There may be no more vibrant and bold flag than the Rainbow flag. That is exactly what its creators were aiming for back in the 1970s when the colorful flag was first designed. However, the popular flag that is loved today isn’t quiet the same as the original; there have been several edits and revisions along the way.
In 1977, Harvey Milk of San Francisco ran for City Supervisor on a message of hope and civil rights for homosexuals. Winning the election, he became to first openly homosexual person to win an election in a major US city.

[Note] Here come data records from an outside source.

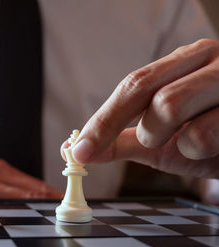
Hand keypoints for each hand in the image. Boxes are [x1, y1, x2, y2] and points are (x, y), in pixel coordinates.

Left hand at [62, 39, 218, 178]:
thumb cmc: (211, 139)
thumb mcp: (162, 140)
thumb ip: (120, 141)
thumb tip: (76, 150)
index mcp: (183, 62)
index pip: (132, 85)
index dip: (101, 121)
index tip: (78, 151)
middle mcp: (207, 60)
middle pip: (145, 89)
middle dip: (141, 128)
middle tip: (154, 140)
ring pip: (169, 105)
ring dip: (170, 140)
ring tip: (191, 143)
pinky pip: (204, 133)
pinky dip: (199, 152)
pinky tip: (216, 147)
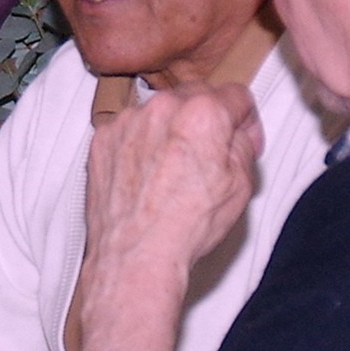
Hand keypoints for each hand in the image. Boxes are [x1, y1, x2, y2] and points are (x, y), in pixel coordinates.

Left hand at [70, 85, 264, 350]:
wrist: (137, 255)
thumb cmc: (188, 226)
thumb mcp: (241, 185)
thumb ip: (243, 144)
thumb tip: (237, 132)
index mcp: (203, 113)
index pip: (236, 96)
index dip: (247, 120)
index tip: (243, 139)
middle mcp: (162, 107)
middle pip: (196, 97)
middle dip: (208, 119)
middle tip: (211, 153)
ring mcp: (128, 122)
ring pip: (160, 111)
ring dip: (171, 129)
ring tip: (173, 170)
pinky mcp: (103, 139)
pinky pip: (131, 129)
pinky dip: (140, 144)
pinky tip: (148, 175)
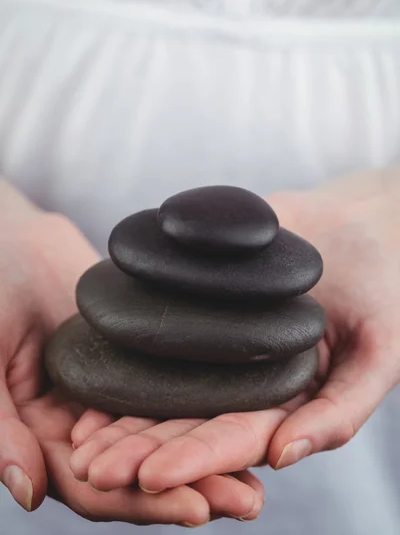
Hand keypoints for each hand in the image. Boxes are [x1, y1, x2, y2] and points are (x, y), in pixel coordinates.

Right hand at [0, 180, 263, 524]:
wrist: (14, 245)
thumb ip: (1, 430)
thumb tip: (30, 495)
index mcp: (45, 440)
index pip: (96, 488)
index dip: (143, 502)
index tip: (197, 509)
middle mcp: (83, 426)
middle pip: (142, 471)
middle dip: (195, 487)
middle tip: (249, 502)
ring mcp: (113, 394)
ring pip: (164, 434)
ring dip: (210, 456)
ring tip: (260, 476)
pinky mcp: (136, 362)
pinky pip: (172, 387)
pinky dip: (203, 405)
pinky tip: (245, 412)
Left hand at [71, 167, 399, 491]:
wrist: (363, 224)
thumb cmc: (386, 290)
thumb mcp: (381, 355)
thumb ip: (341, 410)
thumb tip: (283, 457)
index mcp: (286, 401)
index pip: (234, 439)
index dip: (192, 460)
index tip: (145, 478)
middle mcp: (247, 378)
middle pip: (188, 419)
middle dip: (140, 446)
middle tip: (89, 465)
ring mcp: (222, 340)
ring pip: (167, 381)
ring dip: (123, 409)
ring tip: (77, 433)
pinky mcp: (204, 301)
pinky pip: (164, 325)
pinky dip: (130, 347)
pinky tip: (95, 359)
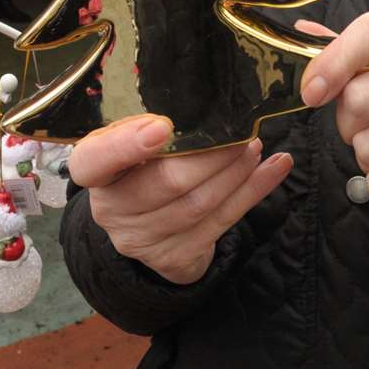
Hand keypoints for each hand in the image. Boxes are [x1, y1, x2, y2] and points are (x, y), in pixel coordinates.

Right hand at [69, 114, 292, 284]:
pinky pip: (222, 223)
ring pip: (198, 206)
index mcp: (93, 172)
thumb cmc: (140, 166)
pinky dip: (252, 193)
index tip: (162, 126)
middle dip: (210, 157)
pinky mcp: (174, 259)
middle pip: (164, 184)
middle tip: (240, 133)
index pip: (94, 161)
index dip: (125, 145)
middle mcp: (110, 210)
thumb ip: (147, 127)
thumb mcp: (130, 141)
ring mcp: (142, 240)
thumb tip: (197, 110)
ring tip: (254, 147)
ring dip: (235, 173)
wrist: (144, 225)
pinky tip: (275, 168)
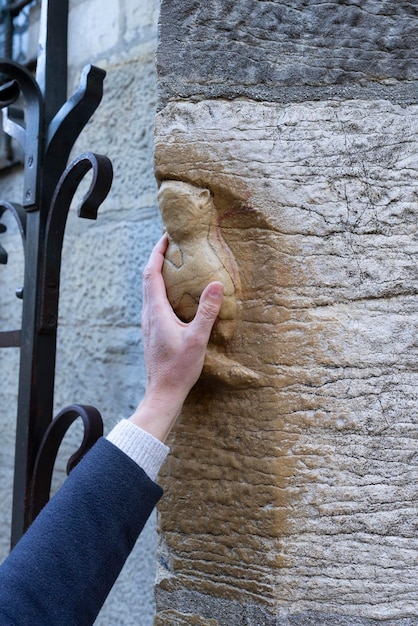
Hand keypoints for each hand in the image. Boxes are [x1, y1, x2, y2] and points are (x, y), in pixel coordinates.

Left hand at [129, 234, 223, 440]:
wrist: (163, 393)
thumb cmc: (179, 368)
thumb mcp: (197, 338)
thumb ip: (206, 311)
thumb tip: (216, 284)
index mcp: (156, 311)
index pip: (152, 273)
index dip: (157, 253)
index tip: (166, 237)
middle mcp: (148, 314)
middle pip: (148, 279)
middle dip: (158, 259)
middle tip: (171, 245)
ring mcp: (148, 324)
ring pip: (149, 291)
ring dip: (158, 274)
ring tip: (174, 265)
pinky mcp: (152, 332)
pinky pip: (154, 302)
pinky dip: (161, 289)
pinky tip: (175, 295)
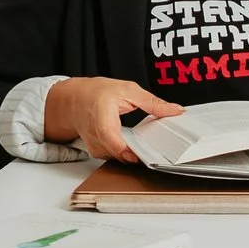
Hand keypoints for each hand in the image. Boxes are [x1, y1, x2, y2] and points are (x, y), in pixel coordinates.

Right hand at [42, 76, 181, 162]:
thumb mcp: (127, 89)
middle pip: (119, 153)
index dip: (129, 151)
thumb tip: (176, 110)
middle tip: (160, 152)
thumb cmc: (96, 92)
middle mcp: (96, 136)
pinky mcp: (98, 151)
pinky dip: (127, 153)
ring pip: (118, 158)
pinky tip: (138, 148)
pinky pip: (115, 156)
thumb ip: (152, 102)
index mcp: (102, 118)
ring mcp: (95, 146)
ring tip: (152, 149)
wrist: (73, 99)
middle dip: (140, 154)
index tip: (145, 155)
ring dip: (135, 155)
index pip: (113, 140)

After the election, Milk turned to his friend and fashion designer, Gilbert Baker to create a positive symbol of unity and hope for the gay community. A pink triangle had previously been used for that purpose but the symbol was tainted and controversial due to its former association with Nazism. Inspired to create something fresh and vivid, Baker dyed fabric in eight shades, each with its own meaning.
- Hot pink - sexuality
- Red – life
- Orange – healing
- Yellow – warmth
- Green – nature
- Blue – art
- Indigo – harmony
- Violet – spirit
In 1978, the first Rainbow flags were flown at the Gay Freedom Parade. The symbol started to catch on, so Baker headed to a manufacturer to have the flags mass-produced. However, hot pink fabric was not available, so the first stripe was eliminated, resulting in the first revision.
After just 11 months in office, Harvey Milk was assassinated at City Hall, sending shock waves through the gay community and increasing demand for the flags. The Gay Freedom Day Committee made a rush decision to line the streets with the flags for the annual parade, but needed an even number of stripes for display purposes. The indigo stripe was eliminated, resulting in the six-stripe version most often used today.
Today the rainbow flag is a symbol of joy, hope, and unity. Fly made in USA versions from flag poles in a variety of ways. For this flexible flag, there is no single way to display it. It may be hung with either the red or violet stripe on top, or in portrait position.